Items listed in a dataset:
---+---
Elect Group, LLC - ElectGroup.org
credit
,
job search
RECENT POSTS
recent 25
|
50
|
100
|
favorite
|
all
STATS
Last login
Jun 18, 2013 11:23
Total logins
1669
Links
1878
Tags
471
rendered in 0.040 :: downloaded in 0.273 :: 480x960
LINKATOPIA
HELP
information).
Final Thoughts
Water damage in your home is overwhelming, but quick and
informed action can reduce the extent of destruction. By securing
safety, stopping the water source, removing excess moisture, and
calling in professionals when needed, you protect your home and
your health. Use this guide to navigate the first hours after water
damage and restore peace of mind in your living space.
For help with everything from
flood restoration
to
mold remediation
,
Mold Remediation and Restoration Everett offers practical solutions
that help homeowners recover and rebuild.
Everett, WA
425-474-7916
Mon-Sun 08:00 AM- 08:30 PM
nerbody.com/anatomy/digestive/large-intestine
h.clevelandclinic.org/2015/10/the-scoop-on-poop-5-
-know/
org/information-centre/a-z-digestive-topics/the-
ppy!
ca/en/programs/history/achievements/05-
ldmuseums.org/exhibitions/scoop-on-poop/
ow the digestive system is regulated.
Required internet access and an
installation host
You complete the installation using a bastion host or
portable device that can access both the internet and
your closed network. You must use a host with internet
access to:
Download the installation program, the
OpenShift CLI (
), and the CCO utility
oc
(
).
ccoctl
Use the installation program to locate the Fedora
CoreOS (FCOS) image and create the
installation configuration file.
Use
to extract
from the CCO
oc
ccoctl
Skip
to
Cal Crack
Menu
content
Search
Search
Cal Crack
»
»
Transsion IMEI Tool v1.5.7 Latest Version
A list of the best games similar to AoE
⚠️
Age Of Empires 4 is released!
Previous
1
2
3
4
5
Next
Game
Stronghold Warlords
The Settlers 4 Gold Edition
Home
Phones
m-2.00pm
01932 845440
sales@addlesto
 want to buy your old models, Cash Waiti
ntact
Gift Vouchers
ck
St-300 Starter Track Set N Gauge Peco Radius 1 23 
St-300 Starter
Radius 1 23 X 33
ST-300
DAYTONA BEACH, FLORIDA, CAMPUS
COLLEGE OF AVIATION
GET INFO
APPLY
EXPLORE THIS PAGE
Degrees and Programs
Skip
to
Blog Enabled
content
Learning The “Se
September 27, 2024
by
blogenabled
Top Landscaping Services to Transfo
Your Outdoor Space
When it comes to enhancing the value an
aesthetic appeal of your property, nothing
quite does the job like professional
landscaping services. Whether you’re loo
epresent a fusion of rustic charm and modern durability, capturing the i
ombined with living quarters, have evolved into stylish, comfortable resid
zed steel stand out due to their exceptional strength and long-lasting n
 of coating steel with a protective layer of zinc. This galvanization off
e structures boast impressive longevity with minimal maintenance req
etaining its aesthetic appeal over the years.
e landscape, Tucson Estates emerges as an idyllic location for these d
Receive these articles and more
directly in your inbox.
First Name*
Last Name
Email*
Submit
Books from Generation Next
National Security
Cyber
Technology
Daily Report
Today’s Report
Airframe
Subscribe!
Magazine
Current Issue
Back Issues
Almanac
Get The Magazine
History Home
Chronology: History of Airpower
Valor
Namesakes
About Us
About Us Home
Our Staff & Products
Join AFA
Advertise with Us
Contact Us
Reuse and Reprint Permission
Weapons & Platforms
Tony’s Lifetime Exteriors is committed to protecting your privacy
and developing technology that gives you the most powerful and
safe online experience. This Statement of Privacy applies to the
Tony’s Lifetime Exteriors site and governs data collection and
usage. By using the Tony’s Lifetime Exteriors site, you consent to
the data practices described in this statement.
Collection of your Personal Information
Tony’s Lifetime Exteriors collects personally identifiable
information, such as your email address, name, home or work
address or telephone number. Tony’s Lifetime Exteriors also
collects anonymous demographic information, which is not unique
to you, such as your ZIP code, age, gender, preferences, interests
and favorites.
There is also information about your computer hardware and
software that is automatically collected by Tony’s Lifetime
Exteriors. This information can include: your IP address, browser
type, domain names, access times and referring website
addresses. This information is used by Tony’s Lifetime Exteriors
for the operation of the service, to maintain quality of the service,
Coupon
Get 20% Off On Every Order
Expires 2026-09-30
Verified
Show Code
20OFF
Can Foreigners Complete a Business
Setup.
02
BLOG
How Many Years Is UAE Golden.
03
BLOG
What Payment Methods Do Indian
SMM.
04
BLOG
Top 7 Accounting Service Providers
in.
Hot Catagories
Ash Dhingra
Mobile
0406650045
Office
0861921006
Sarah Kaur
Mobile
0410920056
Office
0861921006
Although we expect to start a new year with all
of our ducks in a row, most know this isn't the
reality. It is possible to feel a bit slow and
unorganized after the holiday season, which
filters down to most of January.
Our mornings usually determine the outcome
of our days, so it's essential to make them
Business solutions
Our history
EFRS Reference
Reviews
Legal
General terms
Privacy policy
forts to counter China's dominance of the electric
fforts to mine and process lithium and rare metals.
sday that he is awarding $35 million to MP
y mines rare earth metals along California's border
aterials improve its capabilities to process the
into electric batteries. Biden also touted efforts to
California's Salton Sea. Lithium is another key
---+---
Tell how many lines in the records above carry the word "steel". Only the number should appear in the reply.

2